By Martin Jaffe, Moira Zellner, Emily Minor, et al
Chicago, IL (May 28, 2010)- This report explores the science of green infrastructure practices and evaluates existing and potential policies, regulations and administrative tactics that could be adopted in the State of Illinois to promote the widespread, appropriate use of green infrastructure stormwater management strategies and techniques.


Green infrastructure practices, for purposes of this study, are urban stormwater management techniques that rely on natural systems to retain more stormwater on-site through infiltration, evapotranspiration and harvesting for reuse. Implementing green infrastructure practices helps attenuate nutrients and other pollutants and reduce runoff volumes and peak flows.
Based on our review of peer-reviewed scientific reports and articles, we found that, on average, many of these practices are as effective as conventional on-site detention basins in reducing total suspended solids and total nitrogen being discharged to waterways and that they can also reduce runoff volumes and peak flows discharged to urban streams, reducing erosion, sedimentation and flood risks.
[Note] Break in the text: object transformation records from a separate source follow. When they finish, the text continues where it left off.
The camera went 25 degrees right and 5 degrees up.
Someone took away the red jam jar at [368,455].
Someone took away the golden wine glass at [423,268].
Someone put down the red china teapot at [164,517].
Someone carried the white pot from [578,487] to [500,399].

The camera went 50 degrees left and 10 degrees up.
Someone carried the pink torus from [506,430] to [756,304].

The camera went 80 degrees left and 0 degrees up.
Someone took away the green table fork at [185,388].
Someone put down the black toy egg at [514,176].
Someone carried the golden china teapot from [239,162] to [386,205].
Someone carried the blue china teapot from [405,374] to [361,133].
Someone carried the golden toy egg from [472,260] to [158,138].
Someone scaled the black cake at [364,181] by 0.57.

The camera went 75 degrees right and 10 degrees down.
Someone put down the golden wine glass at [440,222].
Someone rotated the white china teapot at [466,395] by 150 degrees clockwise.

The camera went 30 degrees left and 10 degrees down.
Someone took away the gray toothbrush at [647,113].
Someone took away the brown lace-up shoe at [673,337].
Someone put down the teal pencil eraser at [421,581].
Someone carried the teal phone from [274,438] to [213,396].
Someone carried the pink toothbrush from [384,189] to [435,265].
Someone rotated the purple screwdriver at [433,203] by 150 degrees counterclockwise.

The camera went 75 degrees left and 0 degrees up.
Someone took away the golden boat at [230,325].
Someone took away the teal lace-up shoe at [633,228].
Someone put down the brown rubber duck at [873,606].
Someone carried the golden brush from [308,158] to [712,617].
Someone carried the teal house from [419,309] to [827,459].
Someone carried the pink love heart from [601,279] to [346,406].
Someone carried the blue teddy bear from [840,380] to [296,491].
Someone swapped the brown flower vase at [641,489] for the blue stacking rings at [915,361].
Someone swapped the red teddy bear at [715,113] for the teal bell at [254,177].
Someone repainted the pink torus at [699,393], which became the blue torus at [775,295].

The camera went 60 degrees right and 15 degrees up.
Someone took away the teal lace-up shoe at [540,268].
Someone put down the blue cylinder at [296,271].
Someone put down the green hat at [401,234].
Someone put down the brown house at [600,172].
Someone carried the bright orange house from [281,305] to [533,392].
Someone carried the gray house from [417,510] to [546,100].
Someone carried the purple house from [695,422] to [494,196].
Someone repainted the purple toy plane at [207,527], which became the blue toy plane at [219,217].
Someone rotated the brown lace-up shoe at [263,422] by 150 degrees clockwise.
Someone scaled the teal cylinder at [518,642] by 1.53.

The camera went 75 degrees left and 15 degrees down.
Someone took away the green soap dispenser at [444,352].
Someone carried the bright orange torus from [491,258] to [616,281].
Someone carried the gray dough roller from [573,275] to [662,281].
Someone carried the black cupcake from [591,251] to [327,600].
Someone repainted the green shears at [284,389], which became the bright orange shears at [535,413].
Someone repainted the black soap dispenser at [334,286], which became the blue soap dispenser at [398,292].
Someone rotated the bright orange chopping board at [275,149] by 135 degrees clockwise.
Using an economic model, we also found that using green infrastructure can result in substantial savings in both construction and life-cycle costs when compared to using conventional infrastructure to manage runoff in suburban, urban residential and commercial projects.
Research addressing the valuation of ecosystem services also suggests that using green infrastructure can provide significant indirect economic benefits, as well, by increasing the amount of open space, vegetation, habitat and groundwater recharge occurring in developed areas. Since there is considerable experience in using green infrastructure in northeastern Illinois and in five other states we surveyed – and since green infrastructure is already required under the state’s General NPDES Permit No. ILR40 (“the MS4 permit”) — we conclude that promoting the greater use of these practices would be a cost-effective way for Illinois to improve urban stormwater management programs and the water quality of our lakes and streams. It would have the additional benefit of helping municipalities covered by the MS4 permit to meet their legal responsibilities.